That tweet and his retweet of the news from Drudge Report preceded the determination by British authorities that the attack was terrorism. Our analysis of Trump’s readiness to tweet on certain topics from earlier this week follows.
Despite the horrifying nature of the Friday murders of two men on a light-rail train in Portland, Ore., there was an element of pride. The two men who were killed were trying to calm their killer, Jeremy Joseph Christian, who was shouting anti-Islamic slurs at two women on the train, one of whom was wearing a hijab. Christian then pulled a knife on the two men and a third man, killing the two and injuring the third.
One of those killed was Taliesin Myrddin Namkai Meche, 23, a 2016 graduate of Reed College. The other was Rick Best, 53, a veteran of the Army and father of four. Two very different people intervening on behalf of two strangers being targeted for their religion — and paying for their efforts with their lives.
It wasn’t until Monday morning that President Trump tweeted about the incident, praising the victims. That tweet came from the @POTUS account, the official account of the presidency that generally posts anodyne updates about the goings-on of the White House — or, on occasion, retweets Trump’s main Twitter account. That account, @realdonaldtrump, is followed by 31 million people. @POTUS is followed by 18 million.
Critics of the president were quick to note how long it took Trump to get around to any mention of the Portland attacks, and from his secondary Twitter account. Compared with violent incidents that were a function of Islamic terrorism, the demure @POTUS tweet was remarkably late.

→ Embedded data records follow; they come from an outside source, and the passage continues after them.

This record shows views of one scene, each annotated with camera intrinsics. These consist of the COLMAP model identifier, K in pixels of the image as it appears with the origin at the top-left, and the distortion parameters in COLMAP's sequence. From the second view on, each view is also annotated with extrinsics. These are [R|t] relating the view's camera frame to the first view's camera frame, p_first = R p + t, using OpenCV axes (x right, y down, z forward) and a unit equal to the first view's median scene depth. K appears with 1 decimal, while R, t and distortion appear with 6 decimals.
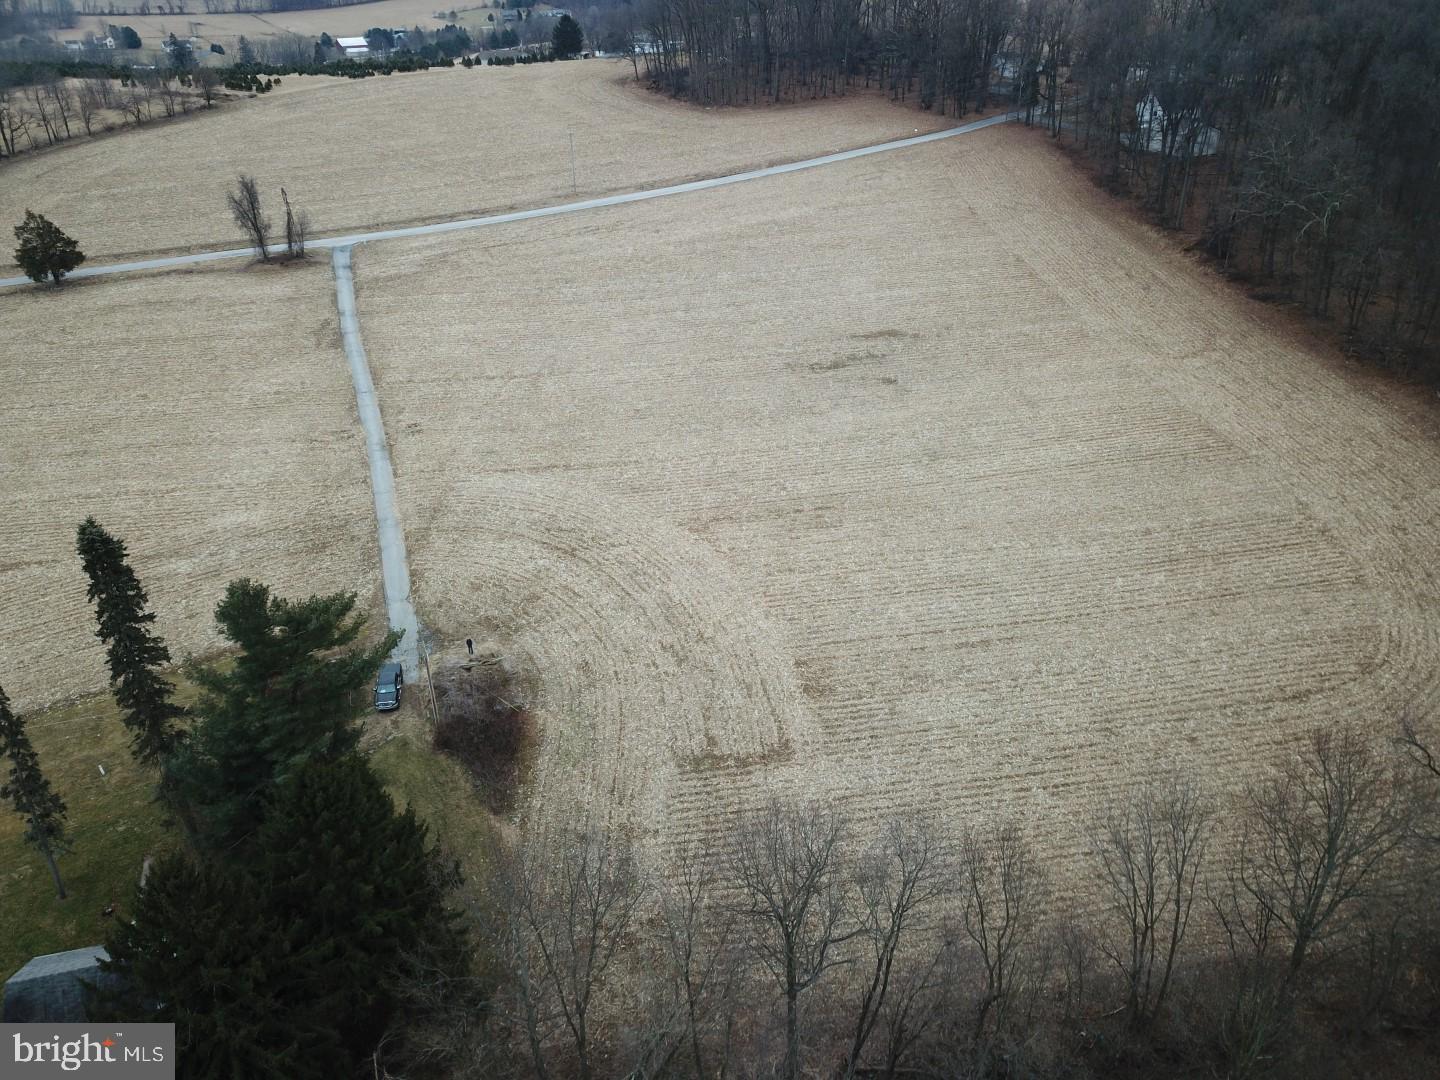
lens RADIAL K [[1090.8, 0, 719.0], [0, 1090.8, 539.3], [0, 0, 1]] dist [0.021976, -0.022270]
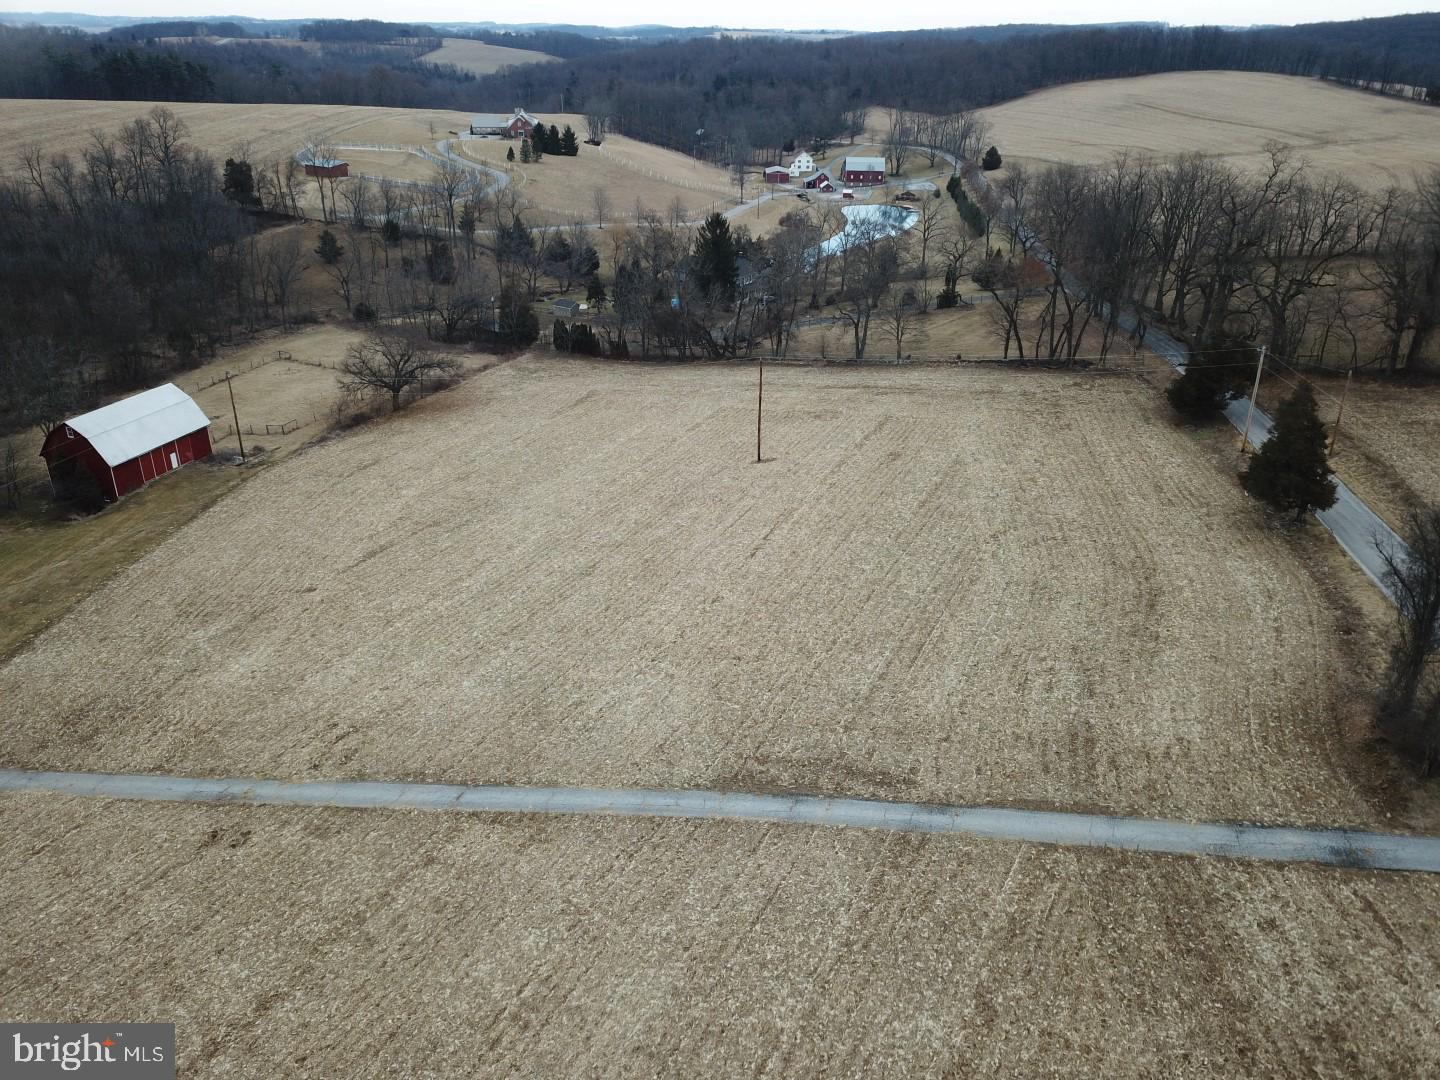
lens RADIAL K [[1090.8, 0, 720.7], [0, 1090.8, 546.2], [0, 0, 1]] dist [0.021976, -0.022270]
pose [[-0.521691, 0.368734, -0.769334, -0.093645], [-0.411102, 0.681518, 0.605416, -0.655375], [0.747552, 0.632115, -0.203954, 1.399526]]
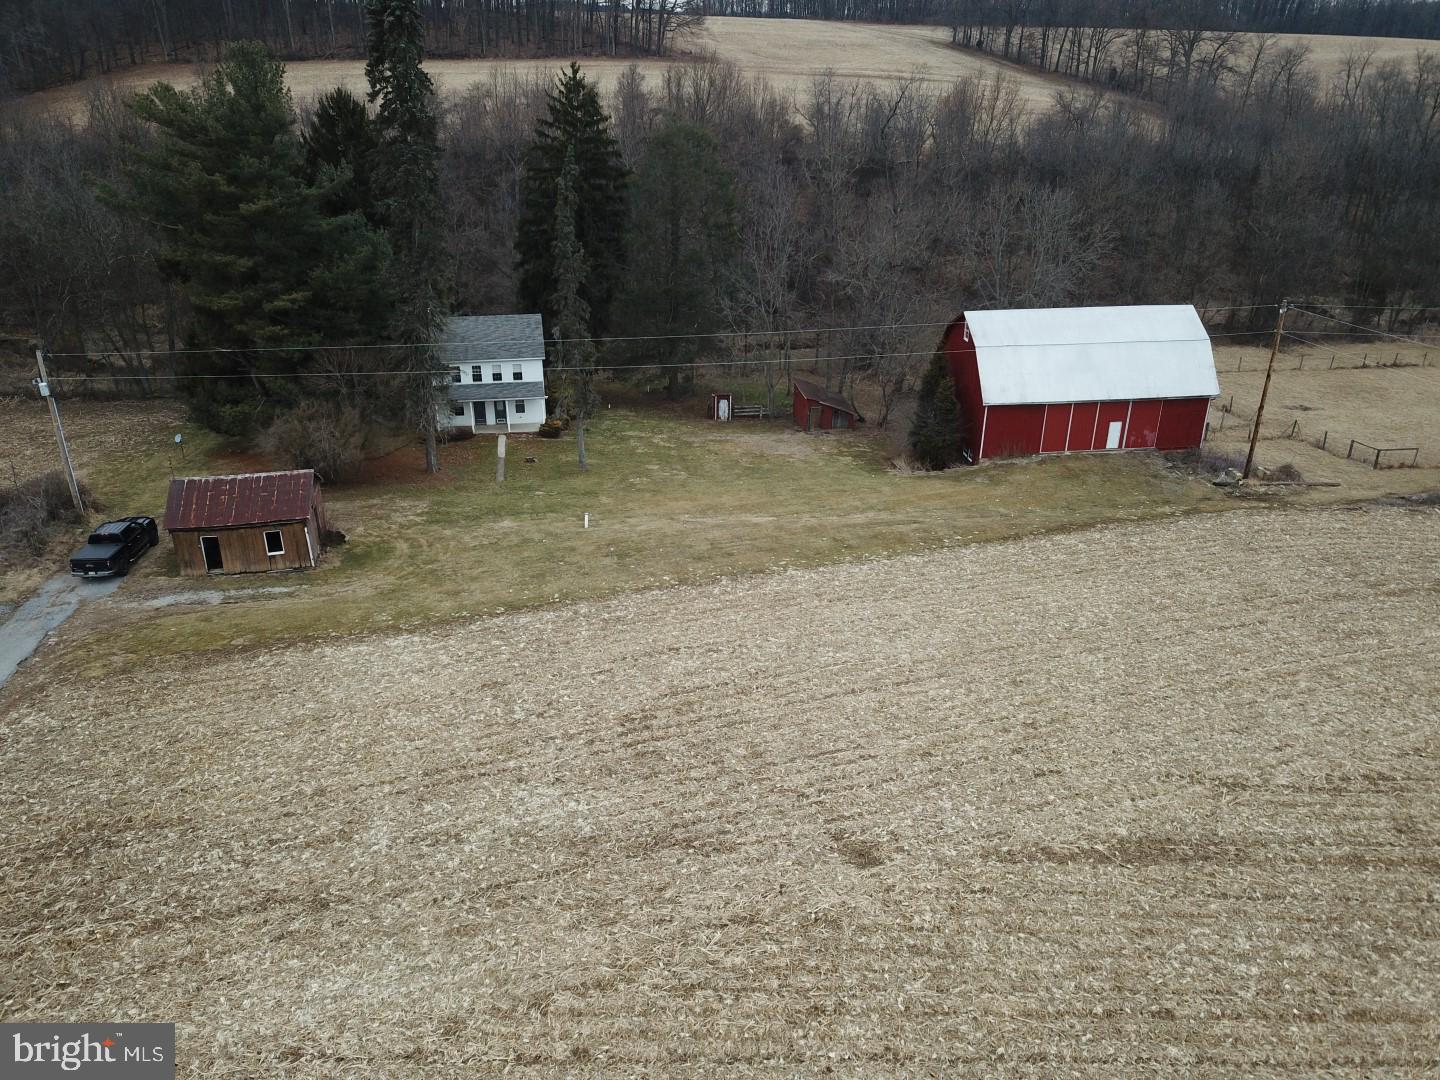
lens RADIAL K [[1090.8, 0, 710.0], [0, 1090.8, 537.0], [0, 0, 1]] dist [0.021976, -0.022270]
pose [[-0.994684, -0.037730, 0.095810, -0.557842], [0.054353, 0.597893, 0.799731, -0.251138], [-0.087458, 0.800688, -0.592664, 1.108513]]
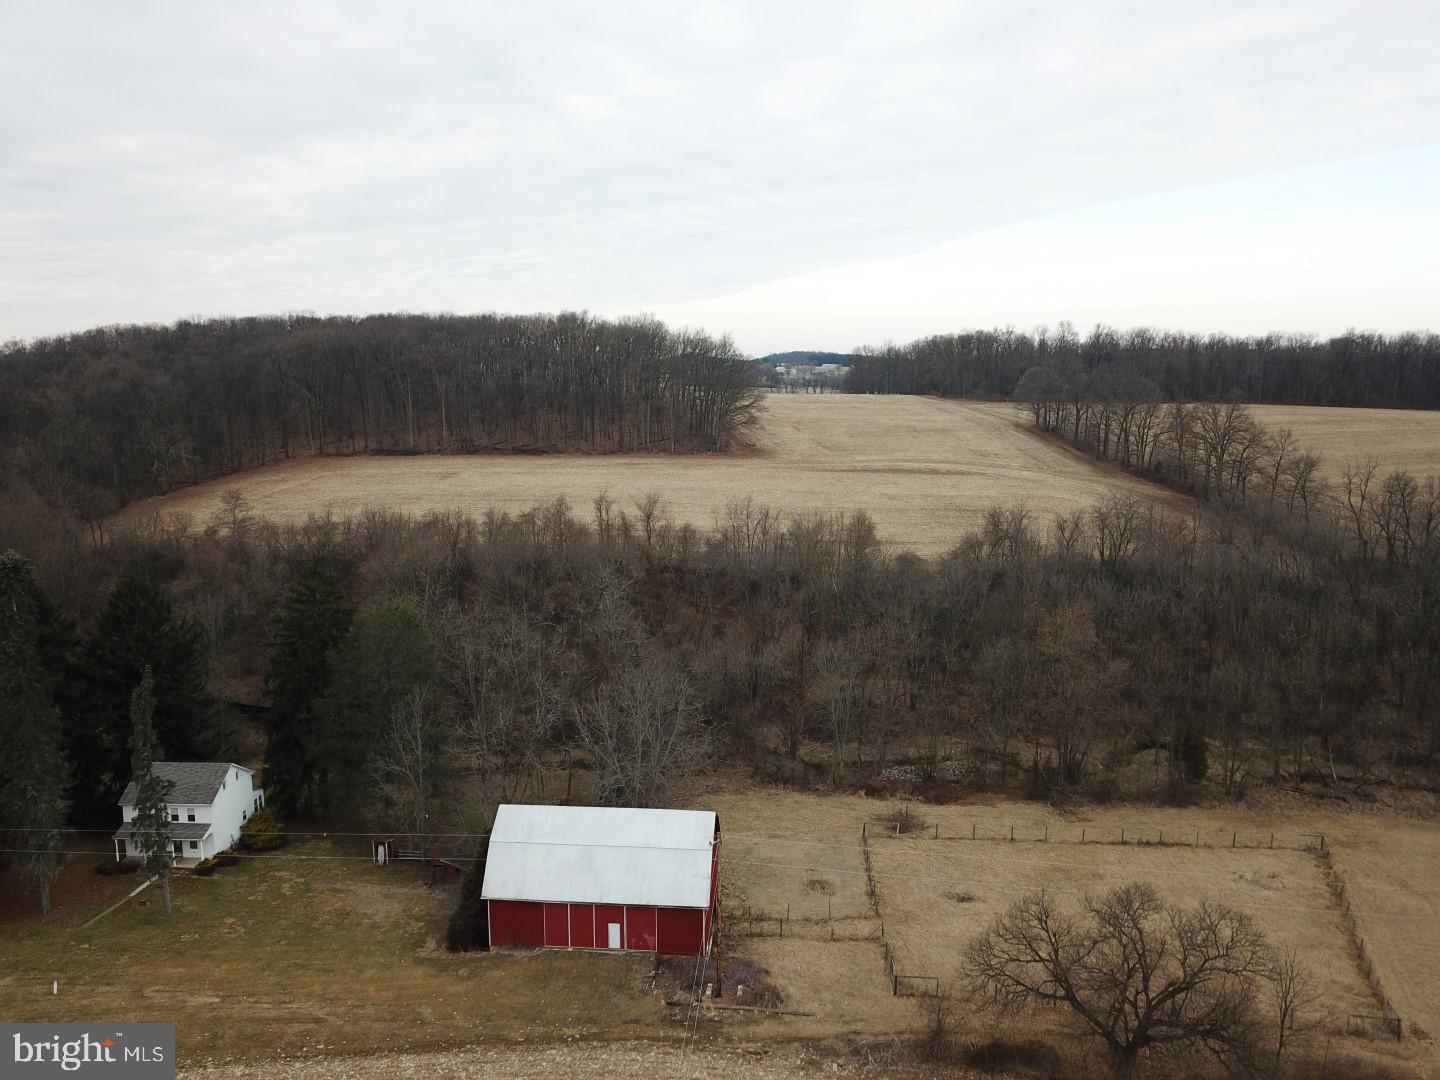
lens RADIAL K [[1090.8, 0, 714.5], [0, 1090.8, 532.9], [0, 0, 1]] dist [0.021976, -0.022270]
pose [[-0.945096, -0.036889, 0.324703, -1.003201], [0.167485, 0.798514, 0.578208, -0.346637], [-0.280609, 0.600845, -0.748494, 1.001565]]
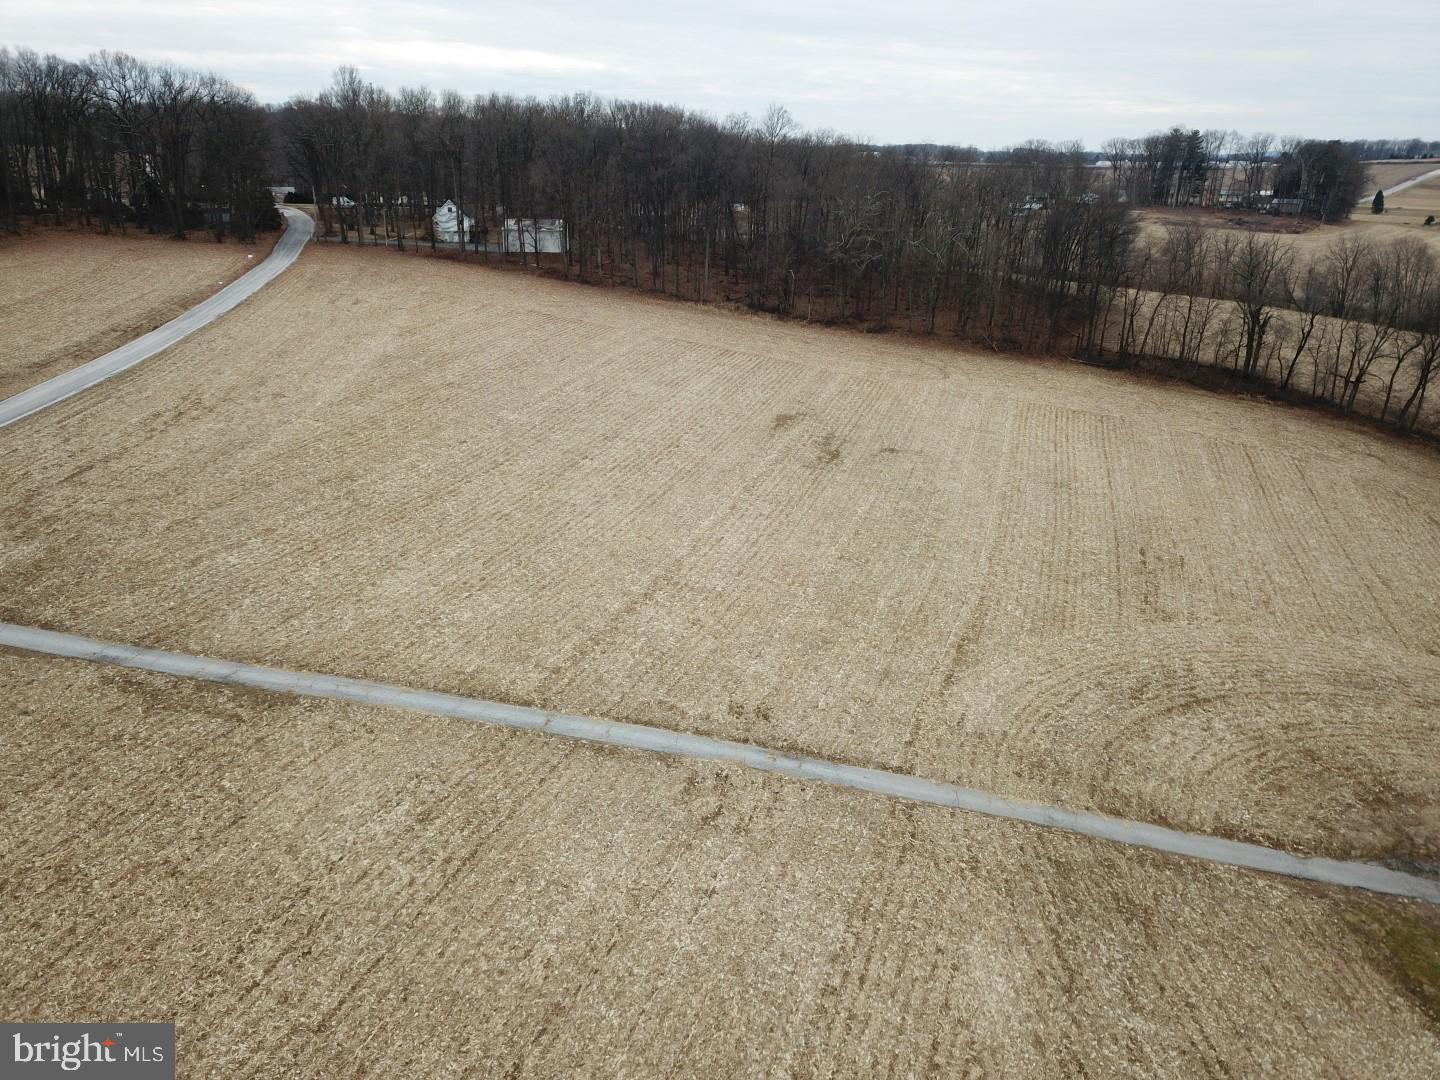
lens RADIAL K [[1090.8, 0, 724.2], [0, 1090.8, 552.6], [0, 0, 1]] dist [0.021976, -0.022270]
pose [[0.431108, -0.296313, 0.852259, -0.843231], [0.413736, 0.904307, 0.105124, -0.275042], [-0.801853, 0.307290, 0.512449, 0.859831]]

One of the first tragedies to which Trump had to respond as a candidate was the mass shooting at a black church in Charleston, S.C. He did so about 16 hours after the killings occurred.
It’s worth noting that this was about eight months before the important South Carolina primary.
Trump tweeted much more quickly after the Nov. 2015 attacks in Paris that killed 137 people. It took about three and a half hours.
It took him about an hour and a half in December of that year to tweet about the shooting attack in San Bernardino, Calif.
When an EgyptAir plane went missing in May of last year, Trump speculated that it was terrorism well before the plane was located, much less a cause identified.
It took about six hours for Trump to tweet about the mass shooting at the Pulse nightclub in Orlando in June, but it had happened overnight.
His follow-up tweet on the subject earned much more attention.
All of those happened on the campaign trail. But as president, the pattern has continued. Trump took only about 14 hours to respond to the terrorist attacks in Manchester last week, though that was while he was traveling overseas. By contrast, when a man shot two Indian men at a bar in Kansas apparently under the mistaken assumption that they were Muslim, it took Trump more than six days to comment on the killing. When he did so, it was during his joint speech to Congress, with some 48 million people tuned in. In those remarks on Feb. 28, he also mentioned a spate of threats at Jewish community centers that had begun in January.
He never tweeted about either, which is important. Trump has repeatedly said that he sees his Twitter account as a way of bypassing the filter of traditional media, meaning that he sees his Twitter account as the most direct method for sharing his thoughts with the country.
It’s easy to come up with extenuating circumstances for why Trump may have tweeted about attacks by Muslims and not attacks against America’s Muslim and Jewish communities. Perhaps it’s a function of scale; perhaps these mass killings are more worthy of his time and energy. Perhaps it’s a function of his having more of a focus on terrorism on the campaign trail. But all of that is undercut by the fact that he tweets so readily about so many less consequential things.
… and Trump tweeted an incorrect summary of it less than an hour later.
As with the EgyptAir crash, Trump couldn’t even make sure what he was tweeting was correct. Since it reinforced his political goals, it was more important simply to push it out. Nor was this during the campaign. He had been president for a month and a half.
So why didn’t Trump quickly praise those killed in Portland or denounce the killer in Kansas?
The answer to that is left as an exercise for the reader.